PhilanthropyDataCommons / service

A project for collecting and serving public information associated with grant applications
GNU Affero General Public License v3.0
8 stars 2 forks source link

Document that "Source" is "last hop" and not "original" #1251

Open bickelj opened 1 month ago

bickelj commented 1 month ago

If I understand correctly, the primary use of the "system" source (provenance) is to fill in some source for old data prior to the existence of users declaring (or PDC automatically detecting) sources of data. While it was convenient to be able to associate some new proposal data with the "system" source in local testing, I think it should only be allowed for data prior to the introduction of the /sources endpoint. In other words, anybody that can post proposal data can add a new source, so we should require that.
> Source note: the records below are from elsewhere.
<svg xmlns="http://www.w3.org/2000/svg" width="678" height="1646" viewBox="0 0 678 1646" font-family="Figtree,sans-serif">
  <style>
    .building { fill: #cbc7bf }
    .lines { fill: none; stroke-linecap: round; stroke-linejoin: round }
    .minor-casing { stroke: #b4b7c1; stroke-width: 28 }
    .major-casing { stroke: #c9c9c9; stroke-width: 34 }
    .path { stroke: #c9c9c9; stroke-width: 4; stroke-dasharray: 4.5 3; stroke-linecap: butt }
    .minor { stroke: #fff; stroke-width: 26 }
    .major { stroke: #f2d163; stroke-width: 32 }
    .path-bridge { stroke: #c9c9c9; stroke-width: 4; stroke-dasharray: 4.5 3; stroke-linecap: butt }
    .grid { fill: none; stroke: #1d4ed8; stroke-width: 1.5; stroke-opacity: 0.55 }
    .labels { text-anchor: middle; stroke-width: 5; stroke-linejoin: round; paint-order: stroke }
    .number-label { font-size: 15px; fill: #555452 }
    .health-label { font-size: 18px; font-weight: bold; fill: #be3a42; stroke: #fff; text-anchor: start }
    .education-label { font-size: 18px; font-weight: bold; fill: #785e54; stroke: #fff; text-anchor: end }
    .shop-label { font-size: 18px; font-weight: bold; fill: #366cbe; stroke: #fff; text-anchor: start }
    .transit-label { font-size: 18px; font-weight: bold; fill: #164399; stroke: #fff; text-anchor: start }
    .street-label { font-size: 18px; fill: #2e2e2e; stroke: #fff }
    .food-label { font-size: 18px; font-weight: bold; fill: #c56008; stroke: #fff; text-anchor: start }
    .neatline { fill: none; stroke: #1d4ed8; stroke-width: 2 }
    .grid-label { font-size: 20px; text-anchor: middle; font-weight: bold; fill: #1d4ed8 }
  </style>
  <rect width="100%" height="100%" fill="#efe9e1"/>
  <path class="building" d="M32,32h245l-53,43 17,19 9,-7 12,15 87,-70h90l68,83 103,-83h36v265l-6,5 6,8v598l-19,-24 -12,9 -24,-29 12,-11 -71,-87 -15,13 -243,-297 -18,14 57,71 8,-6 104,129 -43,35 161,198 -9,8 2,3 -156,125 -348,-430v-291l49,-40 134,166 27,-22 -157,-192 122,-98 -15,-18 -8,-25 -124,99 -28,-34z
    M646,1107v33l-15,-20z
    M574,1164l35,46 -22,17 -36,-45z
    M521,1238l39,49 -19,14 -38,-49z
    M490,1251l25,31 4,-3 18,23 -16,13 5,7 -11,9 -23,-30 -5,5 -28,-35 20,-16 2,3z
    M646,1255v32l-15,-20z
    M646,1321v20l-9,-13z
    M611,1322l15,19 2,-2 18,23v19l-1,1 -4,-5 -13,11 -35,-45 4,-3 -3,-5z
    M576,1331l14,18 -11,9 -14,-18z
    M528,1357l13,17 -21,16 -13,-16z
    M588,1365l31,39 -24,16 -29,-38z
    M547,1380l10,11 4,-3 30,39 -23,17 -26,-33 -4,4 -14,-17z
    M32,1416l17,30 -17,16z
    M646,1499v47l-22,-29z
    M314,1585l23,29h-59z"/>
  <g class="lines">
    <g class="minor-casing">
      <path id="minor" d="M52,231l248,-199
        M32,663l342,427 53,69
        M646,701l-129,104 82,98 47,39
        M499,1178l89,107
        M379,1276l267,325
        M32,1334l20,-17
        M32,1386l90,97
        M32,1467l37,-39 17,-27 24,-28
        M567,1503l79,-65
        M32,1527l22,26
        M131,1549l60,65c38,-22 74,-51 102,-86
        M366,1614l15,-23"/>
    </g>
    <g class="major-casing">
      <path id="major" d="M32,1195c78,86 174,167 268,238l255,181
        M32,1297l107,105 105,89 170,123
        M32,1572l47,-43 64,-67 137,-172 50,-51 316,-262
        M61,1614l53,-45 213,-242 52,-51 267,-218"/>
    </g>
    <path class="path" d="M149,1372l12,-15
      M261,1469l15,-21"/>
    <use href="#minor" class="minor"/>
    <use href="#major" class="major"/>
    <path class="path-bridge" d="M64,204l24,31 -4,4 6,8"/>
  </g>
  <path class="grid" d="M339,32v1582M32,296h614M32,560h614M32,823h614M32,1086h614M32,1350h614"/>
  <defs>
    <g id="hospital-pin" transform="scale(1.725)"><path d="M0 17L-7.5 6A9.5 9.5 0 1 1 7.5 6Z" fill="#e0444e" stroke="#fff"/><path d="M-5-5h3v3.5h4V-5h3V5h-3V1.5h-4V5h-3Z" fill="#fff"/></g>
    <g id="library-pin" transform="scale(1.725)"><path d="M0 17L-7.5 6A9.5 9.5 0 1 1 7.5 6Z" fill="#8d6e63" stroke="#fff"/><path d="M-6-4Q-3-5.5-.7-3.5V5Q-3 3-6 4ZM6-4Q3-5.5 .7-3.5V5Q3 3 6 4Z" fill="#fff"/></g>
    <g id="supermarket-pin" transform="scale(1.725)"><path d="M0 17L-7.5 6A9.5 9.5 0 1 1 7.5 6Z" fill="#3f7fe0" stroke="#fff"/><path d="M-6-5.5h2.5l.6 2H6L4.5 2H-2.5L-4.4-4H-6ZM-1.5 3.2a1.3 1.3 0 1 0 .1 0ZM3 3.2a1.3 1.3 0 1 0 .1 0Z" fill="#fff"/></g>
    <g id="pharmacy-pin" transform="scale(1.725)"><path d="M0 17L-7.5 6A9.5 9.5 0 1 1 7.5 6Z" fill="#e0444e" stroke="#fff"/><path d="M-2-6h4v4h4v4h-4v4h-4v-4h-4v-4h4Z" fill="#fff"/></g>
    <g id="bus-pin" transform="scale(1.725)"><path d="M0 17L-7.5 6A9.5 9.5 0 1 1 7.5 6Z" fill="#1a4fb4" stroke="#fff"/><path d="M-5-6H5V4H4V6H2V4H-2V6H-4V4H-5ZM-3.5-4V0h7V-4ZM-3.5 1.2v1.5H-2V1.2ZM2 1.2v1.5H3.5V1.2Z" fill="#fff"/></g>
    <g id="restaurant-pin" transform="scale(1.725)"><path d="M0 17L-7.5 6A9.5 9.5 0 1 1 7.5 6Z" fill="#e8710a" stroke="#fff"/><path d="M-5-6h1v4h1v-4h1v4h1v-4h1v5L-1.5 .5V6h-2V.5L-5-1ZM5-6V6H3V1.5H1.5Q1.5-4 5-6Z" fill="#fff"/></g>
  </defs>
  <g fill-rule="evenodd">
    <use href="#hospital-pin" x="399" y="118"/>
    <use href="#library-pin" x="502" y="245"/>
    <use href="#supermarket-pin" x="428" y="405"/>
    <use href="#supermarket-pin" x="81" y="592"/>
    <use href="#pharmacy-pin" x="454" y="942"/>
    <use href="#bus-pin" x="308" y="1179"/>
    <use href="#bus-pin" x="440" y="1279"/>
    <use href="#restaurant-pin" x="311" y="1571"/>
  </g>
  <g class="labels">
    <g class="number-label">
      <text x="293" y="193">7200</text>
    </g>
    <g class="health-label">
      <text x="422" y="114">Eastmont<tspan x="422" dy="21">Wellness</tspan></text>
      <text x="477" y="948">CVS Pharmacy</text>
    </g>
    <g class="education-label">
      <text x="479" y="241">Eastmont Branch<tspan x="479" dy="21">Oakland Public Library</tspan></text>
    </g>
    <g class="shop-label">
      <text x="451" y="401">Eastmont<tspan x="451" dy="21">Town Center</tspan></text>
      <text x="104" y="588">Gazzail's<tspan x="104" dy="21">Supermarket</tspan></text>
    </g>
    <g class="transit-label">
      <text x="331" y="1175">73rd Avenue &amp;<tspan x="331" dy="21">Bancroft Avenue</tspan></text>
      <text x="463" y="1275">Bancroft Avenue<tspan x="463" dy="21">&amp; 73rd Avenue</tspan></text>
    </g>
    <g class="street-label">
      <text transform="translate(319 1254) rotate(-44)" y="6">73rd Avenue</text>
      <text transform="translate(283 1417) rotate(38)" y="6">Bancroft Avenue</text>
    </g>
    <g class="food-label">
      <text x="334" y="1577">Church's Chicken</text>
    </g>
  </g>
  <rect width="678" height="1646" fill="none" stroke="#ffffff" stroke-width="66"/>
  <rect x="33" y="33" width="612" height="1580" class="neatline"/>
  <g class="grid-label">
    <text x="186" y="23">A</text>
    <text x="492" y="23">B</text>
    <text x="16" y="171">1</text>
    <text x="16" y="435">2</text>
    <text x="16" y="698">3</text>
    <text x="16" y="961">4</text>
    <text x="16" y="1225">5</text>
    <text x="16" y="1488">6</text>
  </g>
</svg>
Otherwise, I'm confident we'll see data where the source chosen is the "system" source and that will be detrimental to provenance.

slifty commented 1 month ago

Two thoughts: There are some potential use cases for a system source -- for instance if we develop a PDC daemon that adds data programmatically somehow based on other data (e.g. "we want to generate lat / lngs from addresses"). We don't have that in place right now of course, but I guess I just mean that PDC could be a source of data.

It seems to me the ultimate issue here is that users should not be able to specify a source that they are not associated with. I think the best solution to this concern is to add permissions to sources (which is part of the road map). Right now any user can claim that their data is from any source, which is similarly detrimental to provenance.

Thoughts?

bickelj commented 1 month ago

The PDC daemon has a lot of options in that case:

  1. repeat the same source that was ultimately used,
  2. create a new source as a compound or related source, for example named "PDC generated from original source X using software Y", or
  3. create a simpler new source, for example named "Generated addresses."

It is doubtful that (1) is going to be the system source once real data are posted because right now all those system data are generated. Otherwise, yeah, I can see it being needed. But I'd prefer (2) or (3) anyway.

I think it's OK for users to be able to say "these data came from over there." For example, Foundation X got the data from Changemaker Y and marks it so.

Perhaps this raises a question as to what the meaning of "Source" is: is it "Ultimate source" or "last hop source"?

In any case, your note that it is intentional to keep the system source open to use is enough to defer/delay/de-prioritize this issue.

slifty commented 1 month ago

I think it's OK for users to be able to say "these data came from over there." For example, Foundation X got the data from Changemaker Y and marks it so.

I do disagree here -- the foundation ALWAYS is getting the data from Changemaker Y (they have a GMS, the changemaker entered their data into the GMS). However, when the foundation sends data to us from their GMS they are the source, not the changemaker.

Source is generally intended as meaning "last hop source" before entering our system. What was the most recent data set that we used to enter the data into the PDC, as opposed to "where did the data originally come from".

For instance, a data provider that scraped data from the IRS would not be saying the data source is the IRS -- it would be (e.g.) Charity Navigator.

All that said, our current implementation does not prevent individual users from making their own decisions about how to interpret source. When implementing the feature this was intentional from an MVP perspective, but leaves some of these questions open to interpretation.

bickelj commented 1 month ago

I see. I agree that keeping the "system" source is coherent with the "last hop" view. And I can see the utility of the last hop. I wish our provenance could go deeper, though, somehow. Let's not leave it up to interpretation, though, I'd rather document the expectations in the API.